When Daddy died in 1981, none of us was ready. It deeply affected all of us. But Everett was the one who was broken by it. With our father gone, he seemed to lose his grounding. Like me, he had always been thoughtful and reflective, but where I read books, he read the streets. We both saw the corruption and injustice of the system we lived in, but while I sought to overcome it, he sought to beat it at its own corrupt game. He sold drugs. He thought he could outsmart the system. But in 1989, at the age of 27, he was tried and convicted—I believe wrongly—for murder, and sentenced to 25 years to life in prison. He has lived behind prison walls ever since.
I cannot blame his imprisonment on skin color, but I can say that how he was treated before he got locked up put him in a prison of sorts too. Like our father, his dark skin marked him for special treatment of the kind no one wants. When we were young, like so many dark-skinned boys, he was often predesignated as the troublemaker. He didn’t finish high school, and got his diploma a few years later in prison. The bad nigger. It was assumed that he’d be more violent, more likely to do wrong, most likely to “catch a case” and commit an act of crime. If enough people, white and black, treat you like the nigger for long enough, you can start to see yourself that way. His life, like our father’s, was lived in reaction to that word.

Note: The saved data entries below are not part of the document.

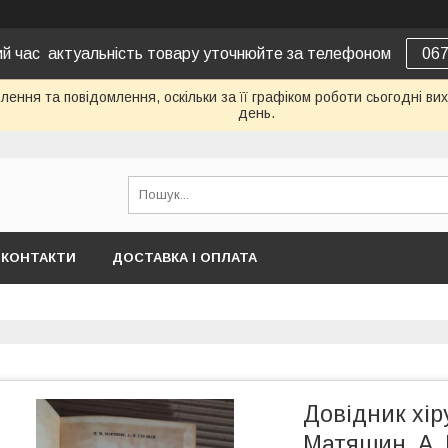
вий час актуальність товару уточнюйте за телефоном
06
ення та повідомлення, оскільки за її графіком роботи сьогодні в
день.
КОНТАКТИ
ДОСТАВКА І ОПЛАТА
Довідник хіру
Матяшин. А.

I saw, too, the favor, sometimes subtle, sometimes glaring, that my yellow skin got me. I saw how the teachers warmed up to me while spurning darker children. I saw how foreboding racial mythologies haunted the classroom, stalked the social settings where black folk lived. The teachers didn’t give some of the darker kids the nod like they gave me; the darker kids didn’t get the benefit of the doubt of being smart. I saw how it ruined many a Negro. I saw how many dark-skinned kids weren’t encouraged in the larger society to believe that they had the skills they assumed I possessed just by glowing in the skin I had.